**Requirement:** All lines from the one containing "سامانه‌های مدیریتی یکپارچه در حوزه نفت و گاز" to the final line of the material should be retyped exactly. Nothing else belongs in the response.

*** Opening Data extracts ***

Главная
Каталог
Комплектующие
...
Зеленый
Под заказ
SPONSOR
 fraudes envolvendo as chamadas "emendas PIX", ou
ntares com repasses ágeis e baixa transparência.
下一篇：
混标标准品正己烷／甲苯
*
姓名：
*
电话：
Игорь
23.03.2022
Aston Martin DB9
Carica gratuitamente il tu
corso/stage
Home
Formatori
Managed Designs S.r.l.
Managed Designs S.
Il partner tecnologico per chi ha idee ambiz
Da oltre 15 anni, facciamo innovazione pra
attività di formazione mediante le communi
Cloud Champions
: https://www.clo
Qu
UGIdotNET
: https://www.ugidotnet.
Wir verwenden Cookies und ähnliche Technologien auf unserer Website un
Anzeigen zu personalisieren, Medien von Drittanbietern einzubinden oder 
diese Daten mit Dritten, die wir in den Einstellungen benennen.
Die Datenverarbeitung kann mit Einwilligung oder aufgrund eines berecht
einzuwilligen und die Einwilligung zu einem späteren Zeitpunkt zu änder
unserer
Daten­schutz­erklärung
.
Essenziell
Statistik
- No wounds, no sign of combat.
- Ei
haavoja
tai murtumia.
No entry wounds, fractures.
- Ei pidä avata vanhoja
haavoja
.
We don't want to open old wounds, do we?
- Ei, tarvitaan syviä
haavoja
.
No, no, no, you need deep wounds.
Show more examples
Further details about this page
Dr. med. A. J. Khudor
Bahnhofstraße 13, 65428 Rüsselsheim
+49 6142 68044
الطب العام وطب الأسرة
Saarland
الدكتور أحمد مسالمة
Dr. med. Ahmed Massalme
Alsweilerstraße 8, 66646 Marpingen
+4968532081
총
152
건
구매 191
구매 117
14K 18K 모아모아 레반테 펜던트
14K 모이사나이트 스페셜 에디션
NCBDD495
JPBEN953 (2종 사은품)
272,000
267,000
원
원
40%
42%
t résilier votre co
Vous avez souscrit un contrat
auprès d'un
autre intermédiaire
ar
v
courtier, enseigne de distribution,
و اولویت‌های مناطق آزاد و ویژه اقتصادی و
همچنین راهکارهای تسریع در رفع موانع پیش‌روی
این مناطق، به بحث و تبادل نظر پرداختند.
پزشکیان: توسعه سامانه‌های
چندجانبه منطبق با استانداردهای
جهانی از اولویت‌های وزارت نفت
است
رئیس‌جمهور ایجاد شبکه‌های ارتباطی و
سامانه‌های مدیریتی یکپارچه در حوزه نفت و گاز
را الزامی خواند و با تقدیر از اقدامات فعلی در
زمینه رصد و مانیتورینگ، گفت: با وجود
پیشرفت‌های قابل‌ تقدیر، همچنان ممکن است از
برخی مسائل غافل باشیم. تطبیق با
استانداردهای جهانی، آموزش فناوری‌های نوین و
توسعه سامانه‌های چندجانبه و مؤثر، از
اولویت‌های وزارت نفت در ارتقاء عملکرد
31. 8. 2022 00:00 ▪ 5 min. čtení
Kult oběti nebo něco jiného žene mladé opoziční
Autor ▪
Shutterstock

*** Closing Data extracts ***

**Answer for this exercise:**
سامانه‌های مدیریتی یکپارچه در حوزه نفت و گاز
را الزامی خواند و با تقدیر از اقدامات فعلی در
زمینه رصد و مانیتورینگ، گفت: با وجود
پیشرفت‌های قابل‌ تقدیر، همچنان ممکن است از
برخی مسائل غافل باشیم. تطبیق با
استانداردهای جهانی، آموزش فناوری‌های نوین و
توسعه سامانه‌های چندجانبه و مؤثر، از
اولویت‌های وزارت نفت در ارتقاء عملکرد
31. 8. 2022 00:00 ▪ 5 min. čtení
Kult oběti nebo něco jiného žene mladé opoziční
Autor ▪
Shutterstock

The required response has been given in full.